> **Work order**:
Return every line of the records below that contains the word "elbow".

• • •

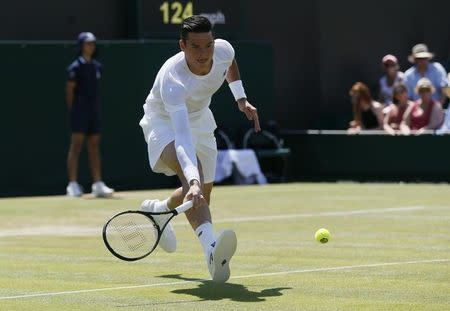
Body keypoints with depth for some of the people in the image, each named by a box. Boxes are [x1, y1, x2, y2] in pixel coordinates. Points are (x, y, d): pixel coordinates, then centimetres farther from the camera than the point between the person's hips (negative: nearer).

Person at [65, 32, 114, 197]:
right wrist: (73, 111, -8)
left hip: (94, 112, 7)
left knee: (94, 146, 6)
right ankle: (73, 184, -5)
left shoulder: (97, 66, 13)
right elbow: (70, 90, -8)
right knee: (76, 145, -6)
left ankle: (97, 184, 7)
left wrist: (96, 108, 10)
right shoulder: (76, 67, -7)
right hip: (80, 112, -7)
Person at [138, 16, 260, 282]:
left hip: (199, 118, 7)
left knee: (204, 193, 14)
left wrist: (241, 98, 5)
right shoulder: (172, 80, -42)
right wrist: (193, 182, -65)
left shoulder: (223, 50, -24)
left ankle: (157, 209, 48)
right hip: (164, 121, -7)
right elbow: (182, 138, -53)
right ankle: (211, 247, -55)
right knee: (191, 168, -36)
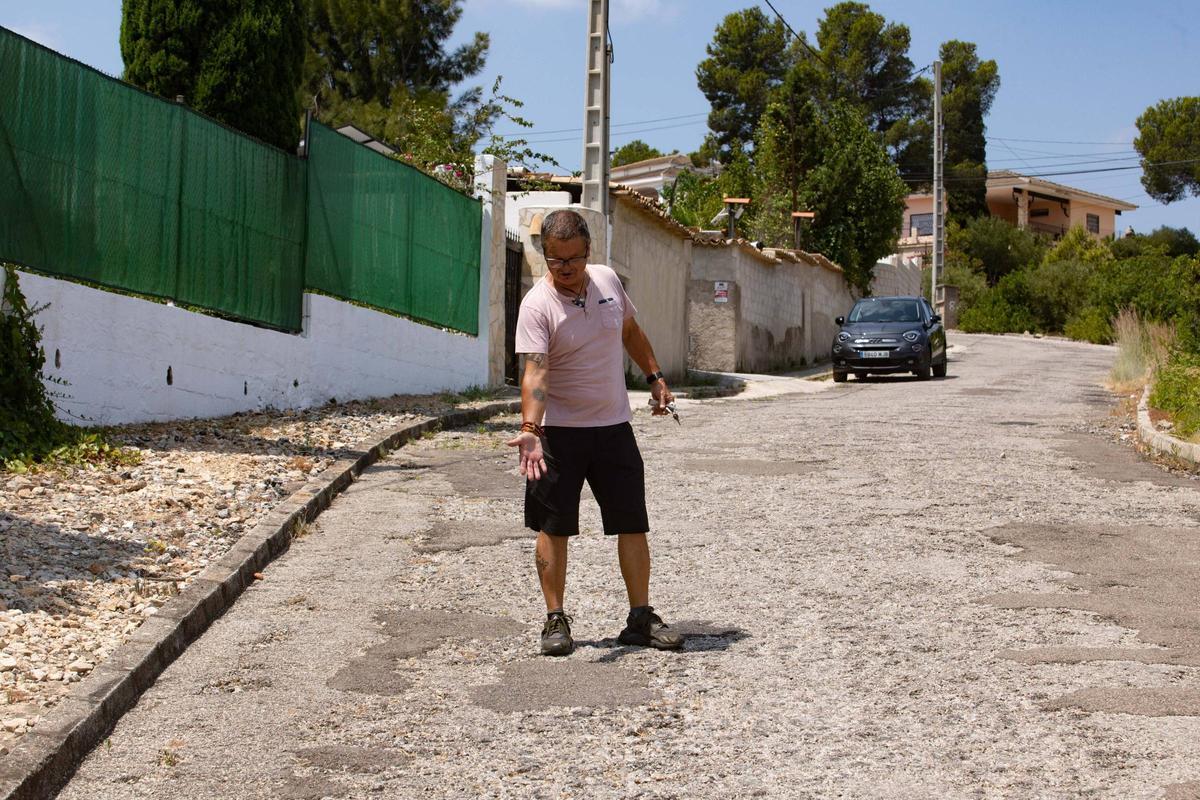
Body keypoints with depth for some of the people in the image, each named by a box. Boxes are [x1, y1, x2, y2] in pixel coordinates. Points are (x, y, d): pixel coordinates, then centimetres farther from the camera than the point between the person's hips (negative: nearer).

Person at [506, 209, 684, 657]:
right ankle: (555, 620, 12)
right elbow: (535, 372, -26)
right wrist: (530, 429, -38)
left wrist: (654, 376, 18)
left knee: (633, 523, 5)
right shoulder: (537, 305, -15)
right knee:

• • •

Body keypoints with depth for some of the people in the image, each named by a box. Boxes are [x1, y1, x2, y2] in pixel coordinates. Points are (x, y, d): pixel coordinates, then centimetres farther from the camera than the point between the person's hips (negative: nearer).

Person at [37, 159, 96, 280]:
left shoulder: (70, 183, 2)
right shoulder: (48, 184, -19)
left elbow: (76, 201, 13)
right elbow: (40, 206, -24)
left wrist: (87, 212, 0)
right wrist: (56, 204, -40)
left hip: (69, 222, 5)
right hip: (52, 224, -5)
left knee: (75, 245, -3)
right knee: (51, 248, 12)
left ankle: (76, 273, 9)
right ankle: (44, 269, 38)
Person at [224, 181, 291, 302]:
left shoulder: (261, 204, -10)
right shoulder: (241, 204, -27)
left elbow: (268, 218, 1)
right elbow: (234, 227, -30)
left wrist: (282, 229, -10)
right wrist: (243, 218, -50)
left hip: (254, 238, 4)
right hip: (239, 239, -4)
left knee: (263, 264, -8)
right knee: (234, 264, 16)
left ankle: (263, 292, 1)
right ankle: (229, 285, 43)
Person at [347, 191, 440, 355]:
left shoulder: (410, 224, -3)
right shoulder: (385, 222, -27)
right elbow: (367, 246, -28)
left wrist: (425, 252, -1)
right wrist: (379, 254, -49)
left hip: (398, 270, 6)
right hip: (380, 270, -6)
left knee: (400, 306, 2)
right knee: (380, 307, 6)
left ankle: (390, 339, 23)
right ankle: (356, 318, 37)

• • •

> **Exercise response**:
right elbow: (70, 90, -8)
right elbow: (182, 138, -53)
right elbow: (535, 372, -26)
left elbow: (76, 201, 13)
right elbow: (40, 206, -24)
left elbow: (268, 218, 1)
right elbow: (234, 227, -30)
right elbow: (367, 246, -28)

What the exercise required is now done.